# Problem description:
Copy every line that contains the string "cluster" from the entries below.
━━ Data supplied
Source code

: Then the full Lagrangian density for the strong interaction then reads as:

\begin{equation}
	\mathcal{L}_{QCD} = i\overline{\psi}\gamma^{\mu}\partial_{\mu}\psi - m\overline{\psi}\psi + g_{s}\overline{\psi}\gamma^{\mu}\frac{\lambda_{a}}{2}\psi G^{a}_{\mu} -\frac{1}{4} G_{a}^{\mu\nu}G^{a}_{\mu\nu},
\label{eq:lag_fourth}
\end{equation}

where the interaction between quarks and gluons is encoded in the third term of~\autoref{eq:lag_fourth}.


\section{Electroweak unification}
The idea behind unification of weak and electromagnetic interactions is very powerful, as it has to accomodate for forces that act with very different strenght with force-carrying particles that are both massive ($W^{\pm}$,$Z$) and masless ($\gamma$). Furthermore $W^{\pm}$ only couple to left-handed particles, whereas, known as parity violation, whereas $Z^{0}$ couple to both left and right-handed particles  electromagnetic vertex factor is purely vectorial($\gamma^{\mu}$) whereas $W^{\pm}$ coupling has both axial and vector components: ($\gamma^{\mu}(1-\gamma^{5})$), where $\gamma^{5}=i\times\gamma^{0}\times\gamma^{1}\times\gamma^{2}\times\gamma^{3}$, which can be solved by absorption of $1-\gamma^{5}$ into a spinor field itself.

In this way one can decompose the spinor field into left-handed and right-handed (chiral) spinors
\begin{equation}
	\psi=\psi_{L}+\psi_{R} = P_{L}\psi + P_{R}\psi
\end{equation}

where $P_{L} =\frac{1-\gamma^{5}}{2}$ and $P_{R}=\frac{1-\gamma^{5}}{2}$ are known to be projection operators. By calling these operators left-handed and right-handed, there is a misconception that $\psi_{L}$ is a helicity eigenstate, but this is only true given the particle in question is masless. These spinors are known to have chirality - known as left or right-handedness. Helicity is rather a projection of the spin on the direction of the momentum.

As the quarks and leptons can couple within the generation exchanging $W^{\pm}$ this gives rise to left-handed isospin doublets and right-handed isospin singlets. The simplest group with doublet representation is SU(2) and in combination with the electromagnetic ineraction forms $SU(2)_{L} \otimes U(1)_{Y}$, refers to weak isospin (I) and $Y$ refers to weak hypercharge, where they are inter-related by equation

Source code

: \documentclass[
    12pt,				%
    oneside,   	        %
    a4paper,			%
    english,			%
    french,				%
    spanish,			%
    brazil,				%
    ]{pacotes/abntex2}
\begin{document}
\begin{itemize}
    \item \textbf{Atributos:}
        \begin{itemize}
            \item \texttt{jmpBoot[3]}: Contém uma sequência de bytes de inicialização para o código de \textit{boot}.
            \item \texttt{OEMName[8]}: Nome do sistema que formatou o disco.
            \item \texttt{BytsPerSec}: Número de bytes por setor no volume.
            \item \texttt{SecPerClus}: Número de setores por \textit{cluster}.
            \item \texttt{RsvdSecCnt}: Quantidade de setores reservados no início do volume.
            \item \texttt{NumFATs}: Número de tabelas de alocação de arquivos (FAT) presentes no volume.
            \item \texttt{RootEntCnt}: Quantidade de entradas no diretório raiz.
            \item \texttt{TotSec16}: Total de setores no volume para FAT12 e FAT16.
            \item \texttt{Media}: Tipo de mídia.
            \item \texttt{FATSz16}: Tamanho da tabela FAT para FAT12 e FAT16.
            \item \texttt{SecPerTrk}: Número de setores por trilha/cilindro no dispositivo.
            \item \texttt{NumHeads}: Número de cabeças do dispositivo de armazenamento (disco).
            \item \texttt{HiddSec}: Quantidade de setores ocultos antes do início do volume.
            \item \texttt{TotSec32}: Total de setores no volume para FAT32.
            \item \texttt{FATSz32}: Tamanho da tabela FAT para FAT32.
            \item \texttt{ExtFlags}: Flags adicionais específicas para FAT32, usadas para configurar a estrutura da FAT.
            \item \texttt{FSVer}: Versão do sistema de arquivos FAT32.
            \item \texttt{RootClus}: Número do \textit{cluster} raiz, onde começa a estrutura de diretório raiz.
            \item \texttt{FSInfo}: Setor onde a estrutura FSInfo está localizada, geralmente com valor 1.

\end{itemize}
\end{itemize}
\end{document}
━━━━
# Written reply:
            \item \texttt{SecPerClus}: Número de setores por \textit{cluster}.
            \item \texttt{RootClus}: Número do \textit{cluster} raiz, onde começa a estrutura de diretório raiz.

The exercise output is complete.